The Liberal Democrat deputy prime minister and business secretary want to re-examine whether banks’ retail operations should be allowed to market complex derivative products, in an effort to avoid the mis-selling scandals that have recently engulfed several lenders.
Sir John Vickers recommended banning banks’ retail operations from selling interest rate and currency swaps in his report on industry reform, issued last September, but ministers rejected it after heavy City lobbying.
Mr Clegg and Mr Cable want to begin talks on whether to reverse that decision.
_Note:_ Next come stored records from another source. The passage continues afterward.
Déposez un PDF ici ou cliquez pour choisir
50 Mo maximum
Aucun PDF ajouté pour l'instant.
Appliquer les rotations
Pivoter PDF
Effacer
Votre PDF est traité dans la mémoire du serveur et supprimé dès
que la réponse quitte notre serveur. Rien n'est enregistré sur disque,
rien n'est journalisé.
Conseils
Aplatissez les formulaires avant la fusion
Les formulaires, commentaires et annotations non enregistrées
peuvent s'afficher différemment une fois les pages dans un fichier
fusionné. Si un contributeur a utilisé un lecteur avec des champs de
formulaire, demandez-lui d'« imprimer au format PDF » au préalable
Their change of heart has been triggered by controversies about standards at British banks, especially the revelation that up to 11 banks mis-sold interest rate swaps to businesses that did not understand the risks.
“We originally decided to allow banks not to separate out derivatives such as this, but now circumstances have changed in the light of three recent major banking scandals,” one senior Lib Dem told the Financial Times. “This is at an early stage, but we want to open up a wider debate on banking reform, and this would be part of that.”
The move could irritate George Osborne, the chancellor, who thought he had coalition support for a June white paper on banking reform measures that did not include Sir John’s proposed separation of retail banking and derivative selling.
The reforms are still open to debate, however, and will not make it into legislation for some time.
A Treasury spokesman said: “Vince and George have worked very well together on banking reform so far. But as far as we’re concerned, the reasons for allowing products such as these inside the ringfence remain the same as they were when we published the white paper.”
Another official said: “Those products are part of the bread and butter of high street banking.”
The banking industry believed that it had won an important victory by convincing ministers to water down this aspect of the Vickers report. Banks argue that forcing them to sell swaps separately from their ringfenced retail operations would increase operational costs.
The industry also argued that the products were essential to the daily banking of many businesses. Companies that do business in a foreign currency, for example, may rely on currency swaps to guard against potential exchange rate losses.
Whitehall aides pointed out the white paper was still open to further changes before becoming legislation some time before the end of the parliament in 2015. This could give the Lib Dem leadership more than a year to persuade Mr Osborne to change his mind.
Some in government are concerned that making it easier and cheaper to sell complex products would give banks an incentive to push them aggressively on to businesses that do not want or need them.
Four of Britain’s biggest banks agreed in June to compensate small and medium-sized businesses that had purchased interest rate swaps after the Financial Services Authority found the lenders guilty of “a range of poor sales practices”. Another seven banks have said they will review their own sales practices.